L’utilisation du lithium pendant la grossesse est associée à un risque accru de malformations cardiovasculaires (en particulier l’anomalie d’Ebstein). Cependant, le risque absolu de cette malformation particulière est assez faible. La prise de lithium pendant la grossesse semble augmenter le risque relatif de toute anomalie congénitale d'environ 2 fois, un risque similaire à l'augmentation de 2 à 3 fois plus de risque d'anomalies congénitales associé à l'utilisation de la carbamazépine ou la lamotrigine et est sensiblement plus faible que le risque associé à l'utilisation de valproate.

Avec le valproate, le risque d'anomalies du tube neural et d'autres malformations congénitales semble être 2 à 7 fois plus élevé qu'avec d'autres antiépileptiques fréquemment utilisés. Le valproate augmente le risque de malformations du tube neural, de malformations cardiaques congénitales, d'anomalies génito-urinaires, musculo-squelettiques et de fente labiale ou palatine. En outre, les résultats cognitifs (p. ex., les scores de QI) des enfants de femmes qui ont pris du valproate durant la grossesse sont moins élevés que ceux obtenus avec d'autres anticonvulsivants; le risque semble lié à la dose. Le valproate semble augmenter le risque de trouble d'hyperactivité/déficit attentionnel et de troubles du spectre autistique (1).

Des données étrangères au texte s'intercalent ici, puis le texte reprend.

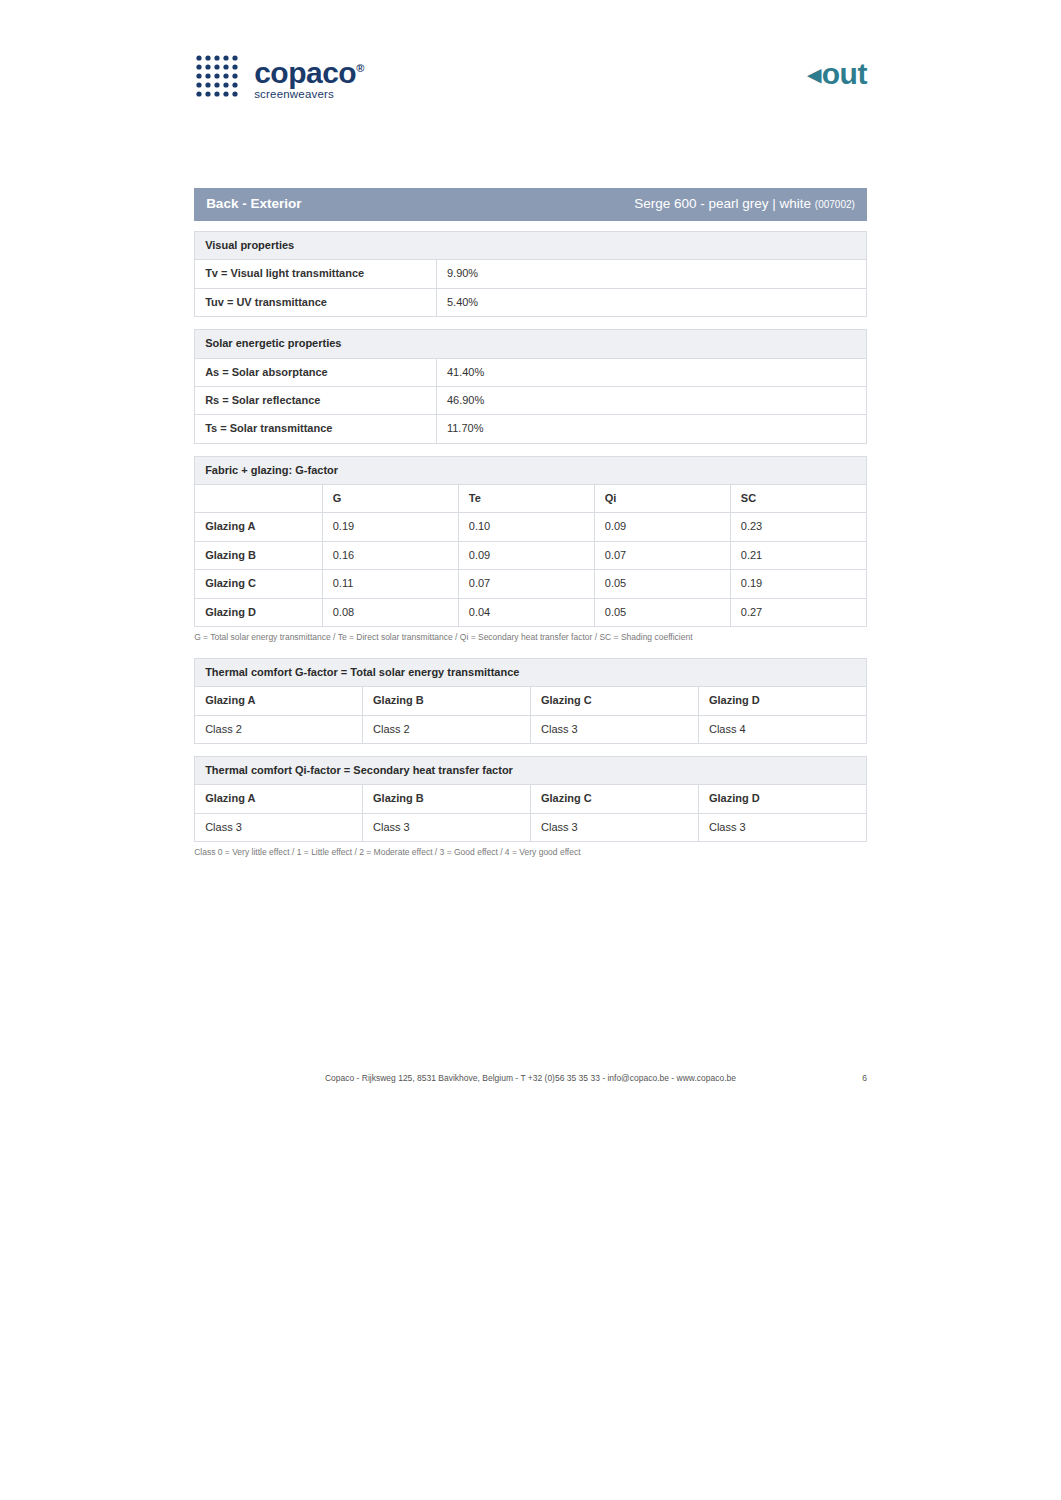copaco®
screenweavers
◂out
Back - Exterior
Serge 600 - pearl grey | white (007002)
| Visual properties |
| --- |
| Tv = Visual light transmittance | 9.90% |
| Tuv = UV transmittance | 5.40% |
| Solar energetic properties |
| --- |
| As = Solar absorptance | 41.40% |
| Rs = Solar reflectance | 46.90% |
| Ts = Solar transmittance | 11.70% |
| Fabric + glazing: G-factor |
| --- |
| | G | Te | Qi | SC |
| Glazing A | 0.19 | 0.10 | 0.09 | 0.23 |
| Glazing B | 0.16 | 0.09 | 0.07 | 0.21 |
| Glazing C | 0.11 | 0.07 | 0.05 | 0.19 |
| Glazing D | 0.08 | 0.04 | 0.05 | 0.27 |
G = Total solar energy transmittance / Te = Direct solar transmittance / Qi = Secondary heat transfer factor / SC = Shading coefficient
| Thermal comfort G-factor = Total solar energy transmittance |
| --- |
| Glazing A | Glazing B | Glazing C | Glazing D |
| Class 2 | Class 2 | Class 3 | Class 4 |
| Thermal comfort Qi-factor = Secondary heat transfer factor |
| --- |
| Glazing A | Glazing B | Glazing C | Glazing D |
| Class 3 | Class 3 | Class 3 | Class 3 |
Class 0 = Very little effect / 1 = Little effect / 2 = Moderate effect / 3 = Good effect / 4 = Very good effect
Copaco - Rijksweg 125, 8531 Bavikhove, Belgium - T +32 (0)56 35 35 33 - info@copaco.be - www.copaco.be 6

L'étude approfondie de l'utilisation des antipsychotiques de 1ère génération et des antidépresseurs tricycliques en début de grossesse ne semble pas source d'inquiétudes. Il semble en être de même des inhibiteurs sélectifs de la recapture de la sérotonine, sauf pour la paroxétine. Les données sur les risques des antipsychotiques de 2e génération pour le fœtus sont peu nombreuses, même si ces médicaments sont utilisés plus largement pour toutes les phases du trouble bipolaire.

L'utilisation de médicaments (en particulier le lithium et les inhibiteurs sélectifs de la recapture de la sérotonine) avant la parturition peut avoir des effets sur le nouveau-né.

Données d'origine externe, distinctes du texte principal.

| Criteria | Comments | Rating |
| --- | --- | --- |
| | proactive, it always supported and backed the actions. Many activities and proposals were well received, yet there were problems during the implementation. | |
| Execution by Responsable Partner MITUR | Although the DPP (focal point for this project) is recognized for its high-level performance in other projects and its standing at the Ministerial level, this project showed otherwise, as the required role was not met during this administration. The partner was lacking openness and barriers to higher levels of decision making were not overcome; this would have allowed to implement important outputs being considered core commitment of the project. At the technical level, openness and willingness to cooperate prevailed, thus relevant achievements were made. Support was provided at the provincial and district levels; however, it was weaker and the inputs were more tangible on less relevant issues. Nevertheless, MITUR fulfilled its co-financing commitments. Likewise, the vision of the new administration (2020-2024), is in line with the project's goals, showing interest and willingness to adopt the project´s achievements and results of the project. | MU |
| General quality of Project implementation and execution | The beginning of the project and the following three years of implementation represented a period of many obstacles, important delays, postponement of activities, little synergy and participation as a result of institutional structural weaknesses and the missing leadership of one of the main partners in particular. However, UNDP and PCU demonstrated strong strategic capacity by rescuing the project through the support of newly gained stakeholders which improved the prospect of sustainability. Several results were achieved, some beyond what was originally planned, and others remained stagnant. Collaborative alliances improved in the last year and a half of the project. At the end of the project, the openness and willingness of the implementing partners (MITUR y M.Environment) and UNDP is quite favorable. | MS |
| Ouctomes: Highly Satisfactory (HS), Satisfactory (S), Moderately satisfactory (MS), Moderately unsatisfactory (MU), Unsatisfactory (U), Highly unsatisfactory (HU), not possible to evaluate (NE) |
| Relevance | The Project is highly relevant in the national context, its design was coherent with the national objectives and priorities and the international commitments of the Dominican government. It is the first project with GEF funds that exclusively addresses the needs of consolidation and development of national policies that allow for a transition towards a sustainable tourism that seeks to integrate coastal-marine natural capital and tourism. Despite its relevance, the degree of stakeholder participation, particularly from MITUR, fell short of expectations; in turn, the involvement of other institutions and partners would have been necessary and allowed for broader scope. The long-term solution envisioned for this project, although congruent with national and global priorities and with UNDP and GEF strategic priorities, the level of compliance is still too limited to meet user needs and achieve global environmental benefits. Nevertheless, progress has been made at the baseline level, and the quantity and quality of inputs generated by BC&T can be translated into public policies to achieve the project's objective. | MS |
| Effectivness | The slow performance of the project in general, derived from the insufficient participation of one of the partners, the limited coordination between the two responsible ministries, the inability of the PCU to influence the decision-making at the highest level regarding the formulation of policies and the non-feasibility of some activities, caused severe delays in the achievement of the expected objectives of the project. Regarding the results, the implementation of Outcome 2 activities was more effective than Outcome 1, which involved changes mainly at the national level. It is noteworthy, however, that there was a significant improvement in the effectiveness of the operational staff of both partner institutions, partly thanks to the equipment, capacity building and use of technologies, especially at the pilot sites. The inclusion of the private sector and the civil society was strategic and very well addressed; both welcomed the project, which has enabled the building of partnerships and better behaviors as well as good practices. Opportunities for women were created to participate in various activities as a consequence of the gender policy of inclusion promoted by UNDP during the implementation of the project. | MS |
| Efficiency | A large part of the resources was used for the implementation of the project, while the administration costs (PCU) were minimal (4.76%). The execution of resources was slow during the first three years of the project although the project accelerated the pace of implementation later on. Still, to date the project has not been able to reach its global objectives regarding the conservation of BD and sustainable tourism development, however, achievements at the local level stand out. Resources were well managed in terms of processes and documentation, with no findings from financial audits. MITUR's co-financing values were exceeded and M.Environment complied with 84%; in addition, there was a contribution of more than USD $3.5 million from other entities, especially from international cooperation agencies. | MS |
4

Les décisions de traitement sont compliquées par le fait que lors d'une grossesse non prévue, les effets tératogènes peuvent déjà avoir eu lieu avant que les praticiens ne prennent conscience de la question. On recommande la consultation d'un pédopsychiatre. Dans les tous les cas, discuter des risques et des avantages du traitement par les patients est important.

Référence précautions pendant la grossesse

  • 1. Tomson T, Battino D, Perucca E: Valproic acid after five decades of use in epilepsy: Time to reconsider the indications of a time-honoured drug. Lancet Neurol 15(2): 210–218, 2016. Epub ahead of print (2015 Dec 3). doi: 10.1016/S1474-4422(15)00314-2.